Splicing del canale del sodio nell'apnea ostruttiva del sonno (SOCS-OSA)

BACKGROUND E SIGNIFICATO L'apnea ostruttiva del sonno (OSA) è una malattia comune con una prevalenza stimata dal 3% al 7%. È caratterizzata da episodi ricorrenti di collasso parziale o completo delle vie aeree superiori durante il sonno, con conseguenti rispettivamente ipopnee o apnee. Il collasso delle vie aeree superiori durante gli eventi ostruiti provoca ipossia intermittente, risvegli ricorrenti dal sonno, disturbi metabolici e scarsa qualità della vita. Le aritmie cardiache sono più frequenti nei pazienti con OSA e aumentano con il numero di episodi di apnea e la gravità dell'ipossiemia associata. Dati recenti dello Sleep Heart Health Study hanno suggerito che le persone con gravi disturbi del sonno avevano un rischio da 2 a 4 volte maggiore di aritmie notturne complesse. Anche dopo l'aggiustamento per età, sesso, BMI e malattia coronarica prevalente, i pazienti con disturbi del sonno avevano una maggiore probabilità di fibrillazione atriale, tachicardia ventricolare non sostenuta ed ectopia ventricolare complessa.

La pressione positiva continua delle vie aeree (CPAP) è il trattamento di prima linea per i pazienti con OSA e agisce come una stecca pneumatica per le vie aeree superiori durante il sonno e corregge l'ostruzione, migliorando la sonnolenza diurna e la qualità della vita. Studi osservazionali suggeriscono che il trattamento con CPAP riduce l'incidenza di eventi cardiovascolari nei pazienti con OSA moderata e grave.

Il canale del sodio è una proteina di membrana integrale che svolge un ruolo centrale nella conduzione dell'impulso cardiaco nei miociti e nelle cellule del sistema His-Purkinje. È un complesso multimerico costituito da una subunità α e una subunità β ausiliaria. La subunità α, SCN5A è sufficiente per esprimere un canale funzionale. Tuttavia, la coespressione della subunità β aumenta il livello di espressione del canale e altera la dipendenza dalla tensione dell'inattivazione. Le mutazioni del canale del sodio provocano la sindrome del QT lungo di tipo 3 (LQT3), la sindrome di Brugada, la fibrillazione atriale, la sindrome del nodo del seno congenito, le contrazioni ventricolari premature multifocali (PVC) e la cardiomiopatia dilatativa.

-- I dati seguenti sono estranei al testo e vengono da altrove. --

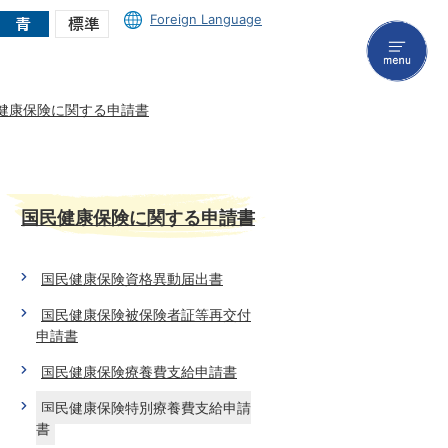
Foreign Language
menu
健康保険に関する申請書
国民健康保険に関する申請書
国民健康保険資格異動届出書
国民健康保険被保険者証等再交付
申請書
国民健康保険療養費支給申請書
国民健康保険特別療養費支給申請
書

Recentemente, i ricercatori hanno scoperto un'elaborazione anormale dell'RNA messaggero del canale del sodio (mRNA) nell'insufficienza cardiaca congestizia (CHF) che si traduce in una riduzione del canale del sodio a un intervallo noto per essere associato a morte cardiaca improvvisa. Sono state identificate tre varianti di splicing dell'mRNA SCN5A troncato (indicate con variante B (E28B), variante C (E28C) e variante D (E28D)). Tra questi, le abbondanze di E28C ed E28D sono aumentate rispettivamente di 14,2 volte e 3,8 volte nei pazienti con CHF rispetto ai controlli. L'intero mRNA SCN5A (E28A) è stato ridotto del 24,7% nei pazienti con CHF rispetto al controllo. Inoltre, una molecola regolatrice trascrizionale chiave nell'ipossia, il fattore 1α indotto dall'ipossia (HIF-1α) e i fattori di splicing dell'mRNA indotti dall'ipossia, come RBM25 e LUC7L3, erano elevati nel tessuto CHF umano e mediavano il troncamento in vitro dell'mRNA SCN5A.

Pertanto, questo studio è progettato per verificare se l'elaborazione dell'mRNA di SCN5A è alterata nei pazienti con OSA, il che può contribuire al loro aumentato rischio aritmico e se l'elaborazione dell'mRNA di SCN5A è modulata dal trattamento con CPAP.

OBIETTIVI SPECIFICI

1. Confronta le varianti di splicing del canale del sodio nei pazienti con OSA lieve, moderata o grave al basale rispetto a 1 mese dopo il trattamento con CPAP. Inoltre, le varianti di splicing al basale di SCN5A nei pazienti con OSA saranno confrontate con un gruppo di controllo di pari età.
2. I regolatori a monte associati all'ipossia dello splicing dell'mRNA di SCN5a, HIF-1α, RBM25 e LUC7L3, saranno esaminati nei pazienti con OSA prima e dopo 1 mese di trattamento con CPAP.